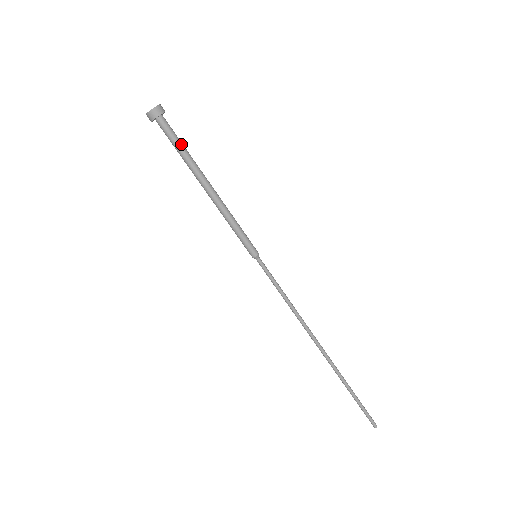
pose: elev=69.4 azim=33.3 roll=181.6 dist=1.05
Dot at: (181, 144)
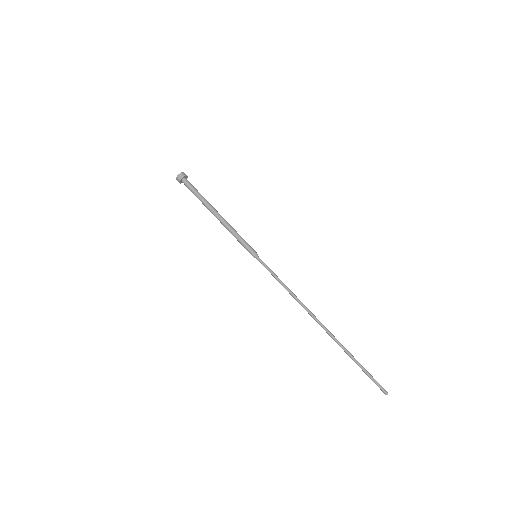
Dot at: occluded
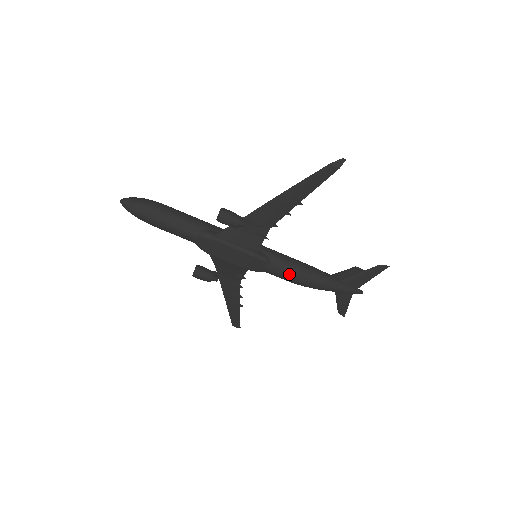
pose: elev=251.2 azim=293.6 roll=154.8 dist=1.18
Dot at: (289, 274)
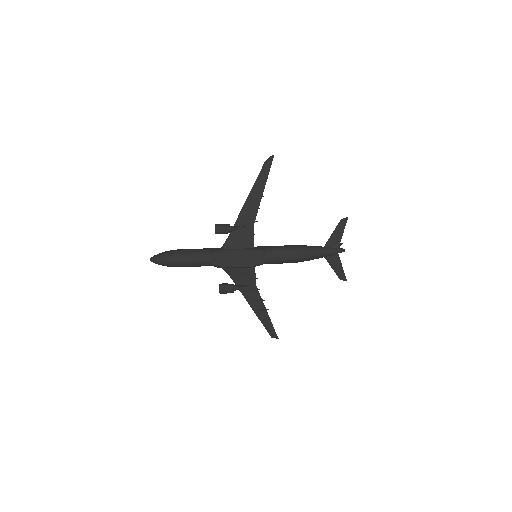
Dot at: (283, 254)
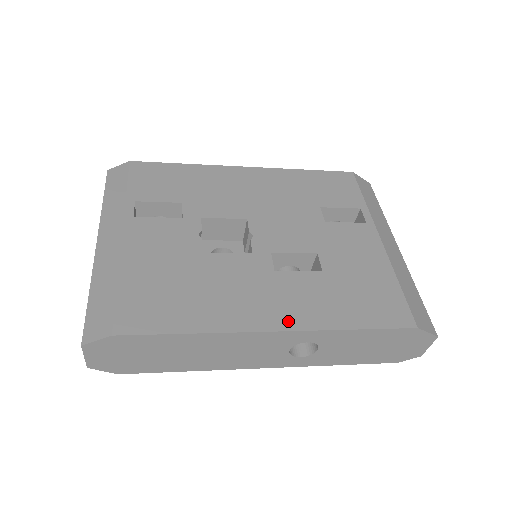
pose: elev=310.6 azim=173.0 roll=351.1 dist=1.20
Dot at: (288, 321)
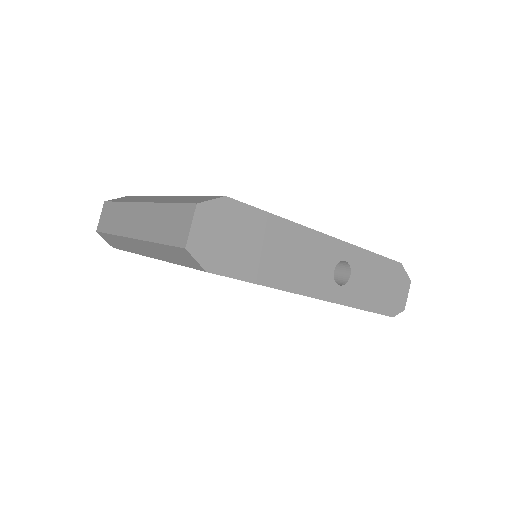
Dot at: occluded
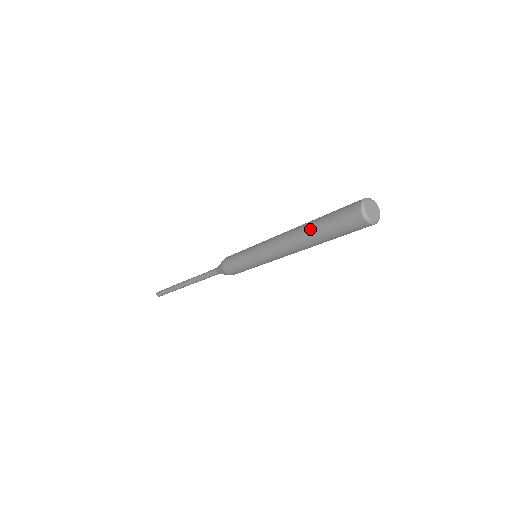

What to do: Reproduce word for word the stretch from the line containing "pose: elev=310.6 azim=173.0" through the end of the rows, including both ends. Leave out the pictures.

Full solution:
pose: elev=310.6 azim=173.0 roll=351.1 dist=1.20
Dot at: (288, 321)
Dot at: occluded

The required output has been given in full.